L'università ha urgente bisogno di essere liberata dai mille laccioli che l'hanno progressivamente soffocata in un delirio tecnocratico di minute regole quantitative o burocratiche. Occorre sfrondare subito, senza remore, questa giungla: sarebbe un'altra riforma positiva a costo zero. Occorre credere, senza se e senza ma, nell'autonomia delle università, conformemente del resto al dettato della nostra splendida e lungimirante Costituzione, associandovi naturalmente i concetti di responsabilità e di valutazione dei risultati.
Il divario formativo che ci separa dall'Europa e dal resto del mondo avanzato in termini di numero di laureati va recuperato, incentivando e non disincentivando l'iscrizione all'università dei diplomati e l'ingresso tempestivo dei laureati nel mondo del lavoro, dedicando molto maggior sostegno agli sforzi delle famiglie meno abbienti e quindi al ruolo insostituibile dell'alta formazione come equo ascensore sociale. Agli studenti meritevoli si aprano le porte delle lauree magistrali e dei dottorati di ricerca per dare all'Italia una classe dirigente ben preparata e una spinta decisa all'innovazione in ogni campo. Il potenziamento del capitale umano è la prima politica pubblica da recuperare, l'unica affinché l'Italia imbocchi di nuovo un cammino di crescita e di successi.
Nello stesso tempo si ricordi che non c'è università se non c'è ricerca e, anche in termini quantitativi, non c'è ricerca se non c'è ricerca universitaria. L'esame critico delle conoscenze esistenti e il loro continuo ampliamento è consustanziale alla natura delle università italiane e europee: guai a pensare di poterne fare a meno, sia in ciascun ateneo che nel Paese. La ricerca universitaria ha subìto una spaventosa contrazione di risorse finanziarie e logistiche, spesso dirottate su altri assi di intervento che si sono rivelati produttori di scarsa innovazione e fonti di non pochi sprechi. Si punti almeno a riequilibrare il finanziamento alla ricerca universitaria e pubblica in ogni campo disciplinare, perché ogni ricerca, purché di buona qualità, è necessaria ad un equilibrato sviluppo culturale ed economico dell'Italia.

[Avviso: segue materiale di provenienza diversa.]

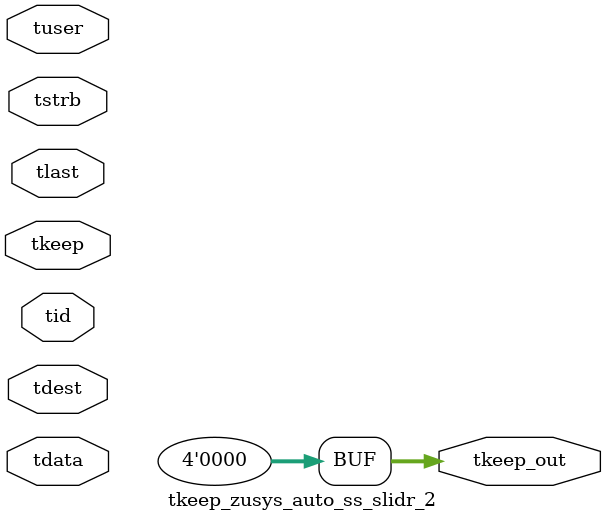
<source format=v>


`timescale 1ps/1ps

module tkeep_zusys_auto_ss_slidr_2 #
(
parameter C_S_AXIS_TDATA_WIDTH = 32,
parameter C_S_AXIS_TUSER_WIDTH = 0,
parameter C_S_AXIS_TID_WIDTH   = 0,
parameter C_S_AXIS_TDEST_WIDTH = 0,
parameter C_M_AXIS_TDATA_WIDTH = 32
)
(
input  [(C_S_AXIS_TDATA_WIDTH == 0 ? 1 : C_S_AXIS_TDATA_WIDTH)-1:0     ] tdata,
input  [(C_S_AXIS_TUSER_WIDTH == 0 ? 1 : C_S_AXIS_TUSER_WIDTH)-1:0     ] tuser,
input  [(C_S_AXIS_TID_WIDTH   == 0 ? 1 : C_S_AXIS_TID_WIDTH)-1:0       ] tid,
input  [(C_S_AXIS_TDEST_WIDTH == 0 ? 1 : C_S_AXIS_TDEST_WIDTH)-1:0     ] tdest,
input  [(C_S_AXIS_TDATA_WIDTH/8)-1:0 ] tkeep,
input  [(C_S_AXIS_TDATA_WIDTH/8)-1:0 ] tstrb,
input                                                                    tlast,
output [(C_M_AXIS_TDATA_WIDTH/8)-1:0 ] tkeep_out
);

assign tkeep_out = {1'b0};

endmodule


</source>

Infine non c'è università senza un continuo trarre vigore dalle migliori intelligenze delle nuove generazioni, quelle che stiamo costringendo a dirottarsi all'estero in decine di migliaia ogni anno. I meccanismi di reclutamento escogitati dalla leggi recenti si sono rivelati fallimentari. Mai l'università italiana era apparsa tanto chiusa ai giovani e brillanti ricercatori come oggi, mai la carriera universitaria tanto incerta e impervia anche per i più meritevoli tra i docenti in servizio. E' urgente rimediare perché non c'è niente che faccia più male alla qualità di didattica e ricerca quanto la resa sfiduciata di coloro che insegnano e fanno ricerca.
Siamo consapevoli che il nostro Paese è in difficoltà, sappiamo che non possiamo chiedere la luna e non la chiediamo. Ma vorremmo che il parlamento e governo prossimi mostrino innanzitutto attenzione e rispetto per la scuola, l'università e la ricerca, perché lo meritano. Mostrino attenzione e rispetto alle persone più appassionate e competenti che vi lavorano, perché lo meritano. Mostrino attenzione e rispetto ai giovani, perché lo meritano. In fondo un Paese che non ama la sua università non ha speranze, perché non ama il suo futuro.